The negligible effect of extended domain adaptation post-DINOv2 points to an inherent robustness and generalizability in features learned from vast, curated datasets via self-supervision; essential for deploying segmentation models to new biological imaging modalities where annotated data is limited or non-existent.

The introduced ignore-masking technique to address annotation incompleteness in biological datasets also advances practical segmentation performance, reducing overfitting and instability caused by label noise.

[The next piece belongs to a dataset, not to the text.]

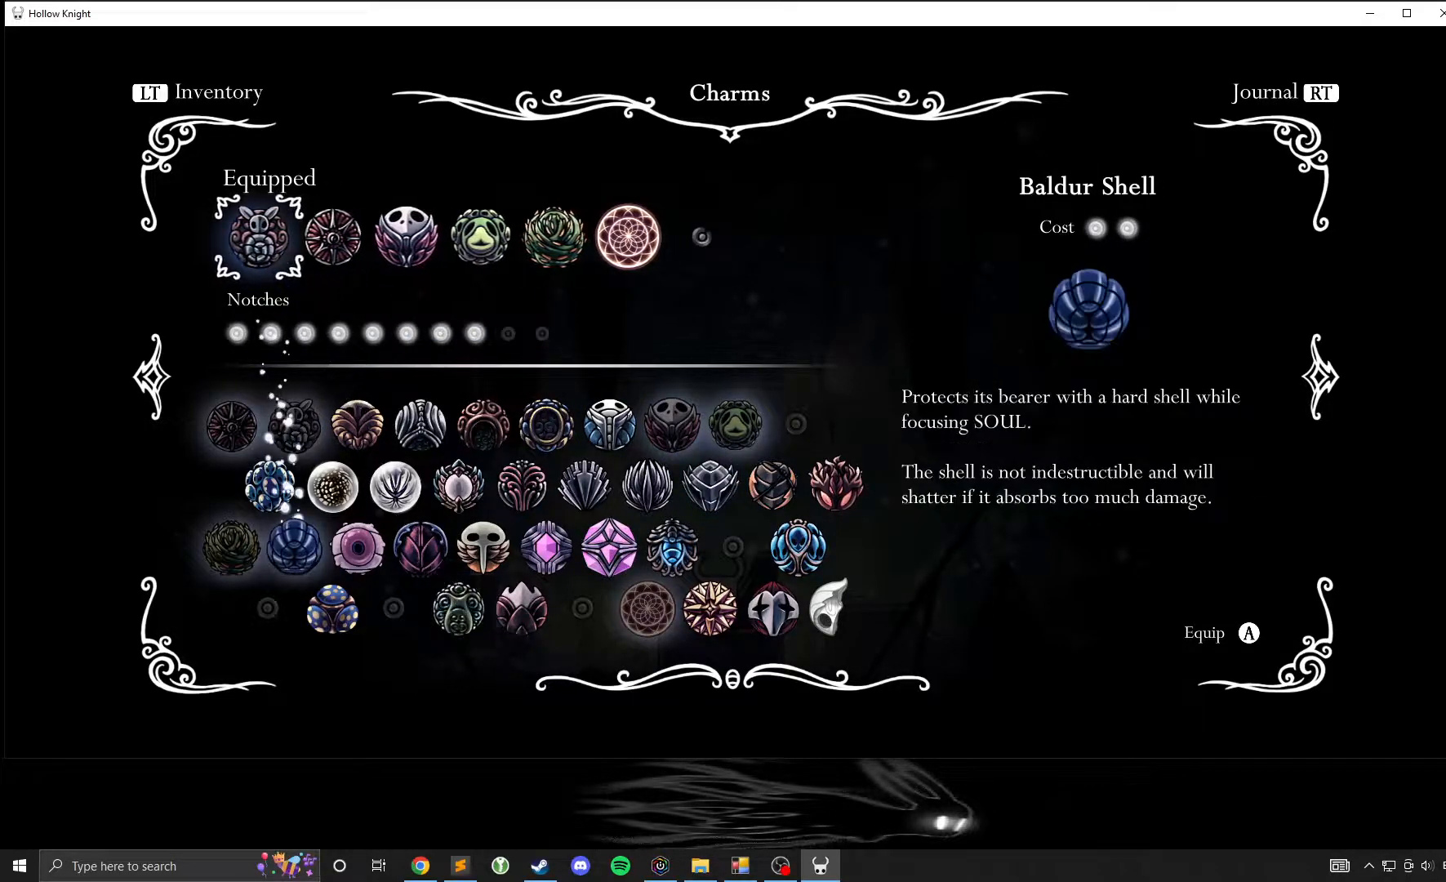
{"buttons": [], "left_stick": "center", "events": []}
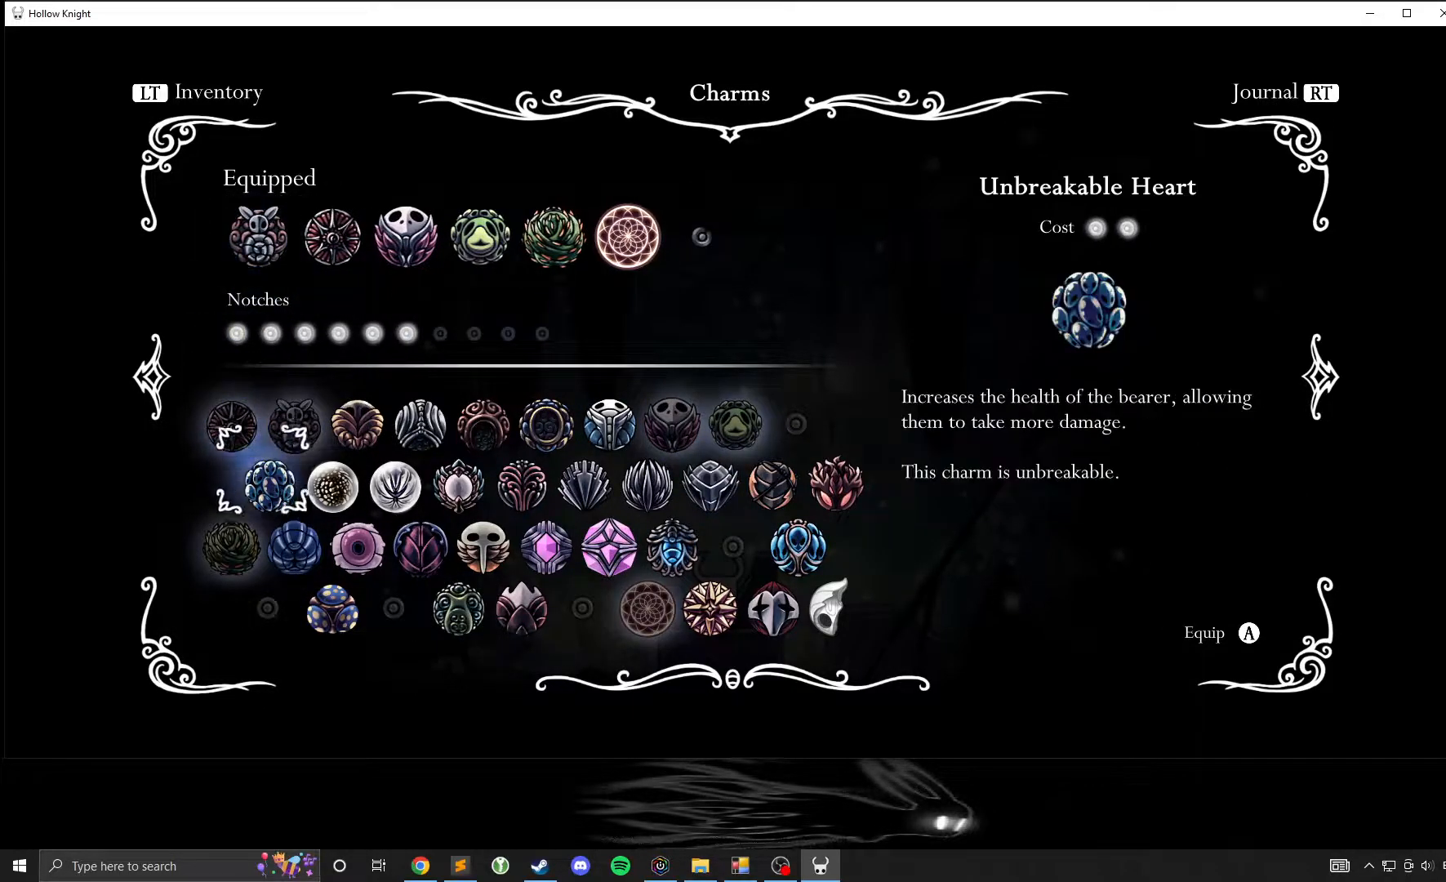
{"buttons": [], "left_stick": "center", "events": []}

The results imply that, for downstream biomedical imaging tasks, leveraging foundation models with self-supervised, domain-aligned pretraining yields models more robust to domain shift than those relying on cross-domain segmentation annotation transfer (e.g., SAM). Further, this approach is likely extensible beyond cell segmentation—other imaging tasks in histology, pathology, and organ segmentation may benefit from similar self-supervised pipelines employing large-scale domain adaptation before target-specific fine-tuning.

Conclusion

DINOCell provides a compelling demonstration that self-supervised vision transformer pretraining, with minimal domain adaptation, offers substantial improvements over task-pretrained models for cell instance segmentation under diverse imaging conditions. The model achieves strong in-domain accuracy, exceptional zero-shot transfer, and qualitatively superior object representations, underlined by consistent outperformance of prior methods across metrics and datasets. This advances the state of the art in label-efficient, domain-robust cell segmentation and motivates further investigation into domain-adaptive self-supervised learning pipelines for broader applications in biological image analysis.